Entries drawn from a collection
=== Begin Enclosure ===
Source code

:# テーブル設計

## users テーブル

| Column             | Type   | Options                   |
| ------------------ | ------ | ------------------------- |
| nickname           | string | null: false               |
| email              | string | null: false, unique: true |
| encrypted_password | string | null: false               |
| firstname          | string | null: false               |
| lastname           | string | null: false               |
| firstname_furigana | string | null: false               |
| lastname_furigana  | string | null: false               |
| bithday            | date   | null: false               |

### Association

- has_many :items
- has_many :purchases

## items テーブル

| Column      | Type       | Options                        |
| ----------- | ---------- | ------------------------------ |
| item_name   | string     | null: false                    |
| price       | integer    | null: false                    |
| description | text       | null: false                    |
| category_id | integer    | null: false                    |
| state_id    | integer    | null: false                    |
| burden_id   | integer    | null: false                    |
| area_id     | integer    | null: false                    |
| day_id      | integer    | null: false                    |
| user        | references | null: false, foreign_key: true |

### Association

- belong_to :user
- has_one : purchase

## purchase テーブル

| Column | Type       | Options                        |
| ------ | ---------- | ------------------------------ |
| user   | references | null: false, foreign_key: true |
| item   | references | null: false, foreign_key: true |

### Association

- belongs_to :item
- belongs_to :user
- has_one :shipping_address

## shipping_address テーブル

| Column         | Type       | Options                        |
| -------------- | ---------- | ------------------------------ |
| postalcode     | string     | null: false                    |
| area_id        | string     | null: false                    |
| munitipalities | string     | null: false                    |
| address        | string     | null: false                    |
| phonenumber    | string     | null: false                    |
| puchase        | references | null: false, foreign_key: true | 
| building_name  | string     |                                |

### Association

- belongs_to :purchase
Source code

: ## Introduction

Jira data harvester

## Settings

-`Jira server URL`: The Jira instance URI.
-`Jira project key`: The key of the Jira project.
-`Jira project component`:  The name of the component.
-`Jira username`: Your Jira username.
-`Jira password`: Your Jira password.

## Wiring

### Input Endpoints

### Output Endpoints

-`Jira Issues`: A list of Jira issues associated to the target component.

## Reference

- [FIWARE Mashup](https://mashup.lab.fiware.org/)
=== End Enclosure ===
=== Begin Enclosure ===
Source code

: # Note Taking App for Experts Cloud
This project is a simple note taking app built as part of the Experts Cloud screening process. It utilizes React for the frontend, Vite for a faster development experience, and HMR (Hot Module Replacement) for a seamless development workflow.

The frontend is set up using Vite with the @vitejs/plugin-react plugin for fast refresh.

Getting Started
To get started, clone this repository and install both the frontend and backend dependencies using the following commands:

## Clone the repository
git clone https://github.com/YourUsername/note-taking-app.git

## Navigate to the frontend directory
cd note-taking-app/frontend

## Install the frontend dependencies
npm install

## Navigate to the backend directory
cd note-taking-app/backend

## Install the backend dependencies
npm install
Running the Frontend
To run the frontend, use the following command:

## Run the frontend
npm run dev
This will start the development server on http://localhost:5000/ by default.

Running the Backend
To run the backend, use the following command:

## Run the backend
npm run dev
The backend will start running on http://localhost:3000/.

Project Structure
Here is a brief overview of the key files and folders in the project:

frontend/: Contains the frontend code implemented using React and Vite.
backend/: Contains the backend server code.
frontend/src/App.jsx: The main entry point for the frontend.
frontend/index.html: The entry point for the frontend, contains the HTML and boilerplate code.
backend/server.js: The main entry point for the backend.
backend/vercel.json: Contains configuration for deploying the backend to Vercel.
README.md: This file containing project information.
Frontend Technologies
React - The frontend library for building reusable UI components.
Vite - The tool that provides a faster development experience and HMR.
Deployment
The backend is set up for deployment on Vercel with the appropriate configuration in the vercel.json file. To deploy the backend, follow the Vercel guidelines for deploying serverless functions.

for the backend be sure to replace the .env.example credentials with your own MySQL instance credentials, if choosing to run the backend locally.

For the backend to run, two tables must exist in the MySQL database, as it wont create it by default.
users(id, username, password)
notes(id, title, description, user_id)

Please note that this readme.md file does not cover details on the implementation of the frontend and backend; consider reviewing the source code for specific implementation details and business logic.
=== End Enclosure ===
=== Begin Enclosure ===
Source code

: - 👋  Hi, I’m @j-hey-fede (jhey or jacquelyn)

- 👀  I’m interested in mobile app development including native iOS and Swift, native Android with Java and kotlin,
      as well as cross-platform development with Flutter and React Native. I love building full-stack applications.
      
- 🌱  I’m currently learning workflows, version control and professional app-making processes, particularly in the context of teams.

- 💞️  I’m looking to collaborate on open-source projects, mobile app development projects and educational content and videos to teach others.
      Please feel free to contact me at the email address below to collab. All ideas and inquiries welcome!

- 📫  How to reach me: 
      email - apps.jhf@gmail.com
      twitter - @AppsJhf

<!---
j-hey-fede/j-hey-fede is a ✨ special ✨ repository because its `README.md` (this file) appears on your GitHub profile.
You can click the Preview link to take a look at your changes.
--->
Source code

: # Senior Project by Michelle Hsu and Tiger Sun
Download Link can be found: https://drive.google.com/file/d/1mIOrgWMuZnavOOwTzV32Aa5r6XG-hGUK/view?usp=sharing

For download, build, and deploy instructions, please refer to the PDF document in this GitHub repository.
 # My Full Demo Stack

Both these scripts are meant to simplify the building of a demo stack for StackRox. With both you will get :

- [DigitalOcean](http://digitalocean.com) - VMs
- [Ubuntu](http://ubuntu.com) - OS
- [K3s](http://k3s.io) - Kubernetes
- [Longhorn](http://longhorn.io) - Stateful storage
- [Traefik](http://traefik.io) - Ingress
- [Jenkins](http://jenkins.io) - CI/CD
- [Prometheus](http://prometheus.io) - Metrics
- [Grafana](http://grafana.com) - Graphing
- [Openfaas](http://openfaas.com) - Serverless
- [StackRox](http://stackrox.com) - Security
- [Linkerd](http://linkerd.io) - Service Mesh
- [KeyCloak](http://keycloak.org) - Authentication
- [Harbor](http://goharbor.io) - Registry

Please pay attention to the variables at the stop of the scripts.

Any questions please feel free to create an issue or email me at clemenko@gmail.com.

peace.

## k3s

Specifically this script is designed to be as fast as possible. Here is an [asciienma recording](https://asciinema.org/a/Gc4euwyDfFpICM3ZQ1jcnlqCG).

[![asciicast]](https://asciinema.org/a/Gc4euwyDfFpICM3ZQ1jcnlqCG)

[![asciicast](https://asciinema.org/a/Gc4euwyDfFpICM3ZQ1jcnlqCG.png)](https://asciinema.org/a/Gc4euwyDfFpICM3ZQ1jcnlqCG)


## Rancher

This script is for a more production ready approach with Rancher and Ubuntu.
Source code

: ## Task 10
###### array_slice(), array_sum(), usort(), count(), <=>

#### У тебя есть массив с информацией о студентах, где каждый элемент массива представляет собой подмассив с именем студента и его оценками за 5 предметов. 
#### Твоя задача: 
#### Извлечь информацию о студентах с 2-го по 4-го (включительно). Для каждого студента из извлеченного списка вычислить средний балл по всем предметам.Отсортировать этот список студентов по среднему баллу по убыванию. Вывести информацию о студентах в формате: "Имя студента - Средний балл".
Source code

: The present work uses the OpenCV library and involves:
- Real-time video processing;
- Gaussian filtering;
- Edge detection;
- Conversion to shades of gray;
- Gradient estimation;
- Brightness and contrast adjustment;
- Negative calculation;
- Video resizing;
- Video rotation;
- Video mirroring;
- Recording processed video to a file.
=== End Enclosure ===
▶ [Exercise directions]:
Gather every line of the material above that contains the string "using". Case counts.

▶ [Written answer]:
The frontend is set up using Vite with the @vitejs/plugin-react plugin for fast refresh.
To get started, clone this repository and install both the frontend and backend dependencies using the following commands:
frontend/: Contains the frontend code implemented using React and Vite.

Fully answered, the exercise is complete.